- **Assigned task**: Leave out the pictures and reproduce all of the data exactly.
□ □ □ □ □ □ □
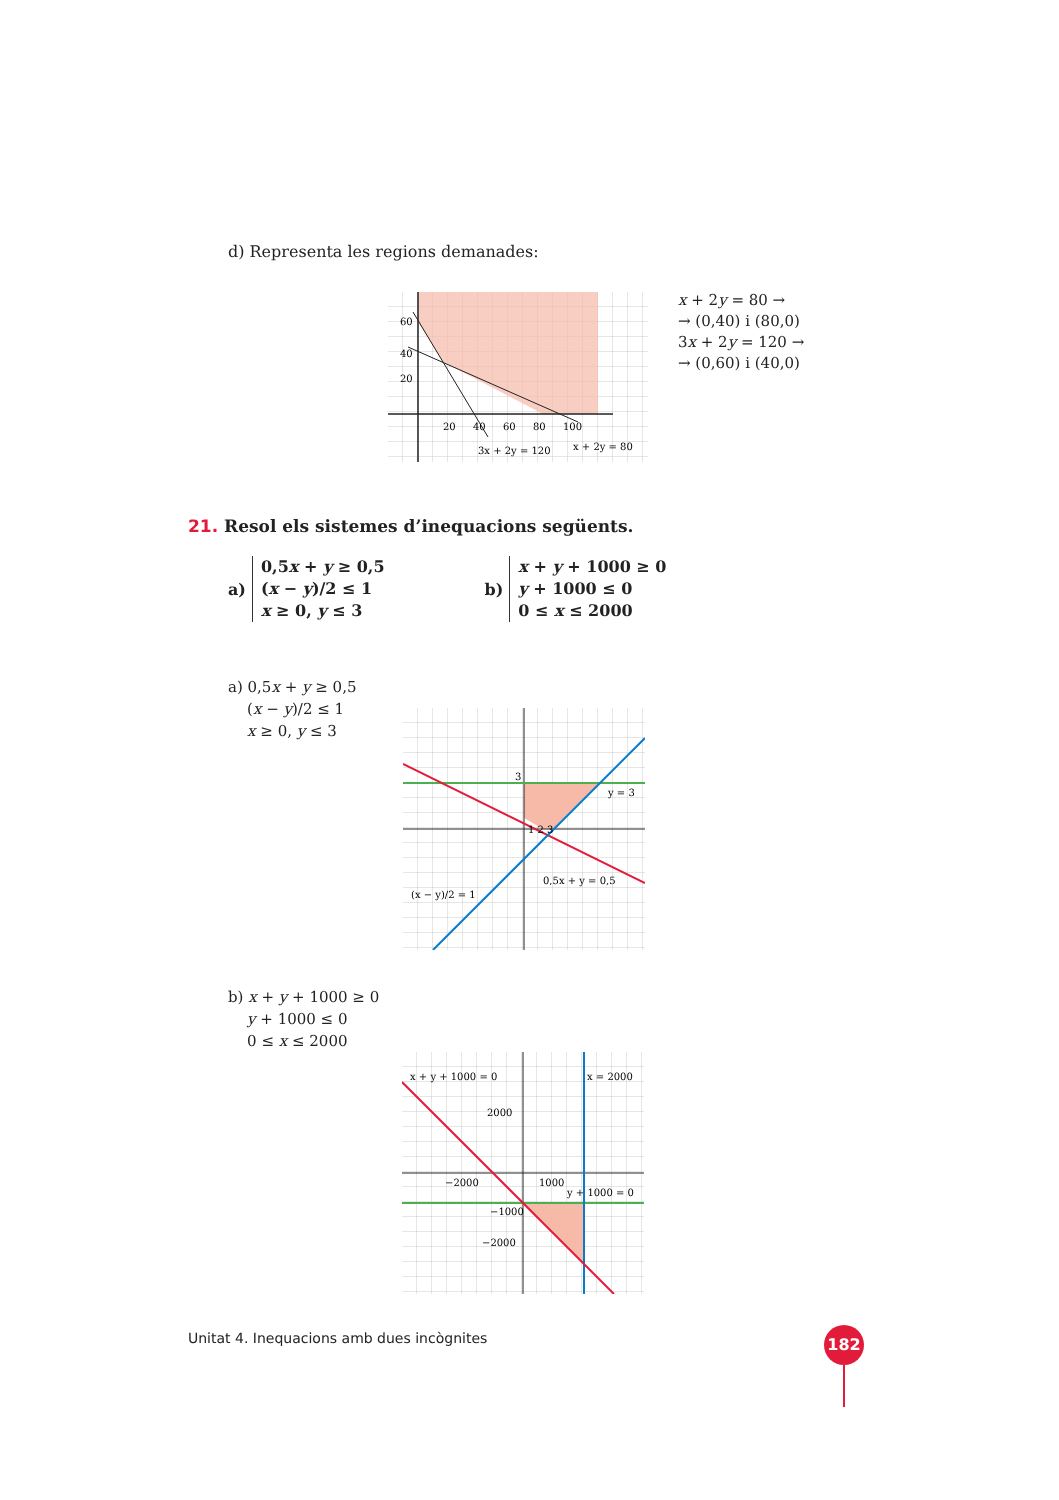d) Representa les regions demanades:
60
40
20
20
40
60
80
100
3x + 2y = 120
x + 2y = 80
x + 2y = 80 →
→ (0,40) i (80,0)
3x + 2y = 120 →
→ (0,60) i (40,0)
21. Resol els sistemes d’inequacions següents.
a)
0,5x + y ≥ 0,5
(x − y)/2 ≤ 1
x ≥ 0, y ≤ 3
b)
x + y + 1000 ≥ 0
y + 1000 ≤ 0
0 ≤ x ≤ 2000
a) 0,5x + y ≥ 0,5
(x − y)/2 ≤ 1
x ≥ 0, y ≤ 3
y = 3
0,5x + y = 0,5
(x − y)/2 = 1
3
1 2 3
b) x + y + 1000 ≥ 0
y + 1000 ≤ 0
0 ≤ x ≤ 2000
x + y + 1000 = 0
x = 2000
2000
−2000
1000
y + 1000 = 0
−1000
−2000
Unitat 4. Inequacions amb dues incògnites
182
□ □ □ □ □ □ □
- **Reply to the exercise**:
d) Representa les regions demanades:
60
40
20
20
40
60
80
100
3x + 2y = 120
x + 2y = 80
x + 2y = 80 →
→ (0,40) i (80,0)
3x + 2y = 120 →
→ (0,60) i (40,0)
21. Resol els sistemes d’inequacions següents.
a)
0,5x + y ≥ 0,5
(x − y)/2 ≤ 1
x ≥ 0, y ≤ 3
b)
x + y + 1000 ≥ 0
y + 1000 ≤ 0
0 ≤ x ≤ 2000
a) 0,5x + y ≥ 0,5
(x − y)/2 ≤ 1
x ≥ 0, y ≤ 3
y = 3
0,5x + y = 0,5
(x − y)/2 = 1
3
1 2 3
b) x + y + 1000 ≥ 0
y + 1000 ≤ 0
0 ≤ x ≤ 2000
x + y + 1000 = 0
x = 2000
2000
−2000
1000
y + 1000 = 0
−1000
−2000
Unitat 4. Inequacions amb dues incògnites
182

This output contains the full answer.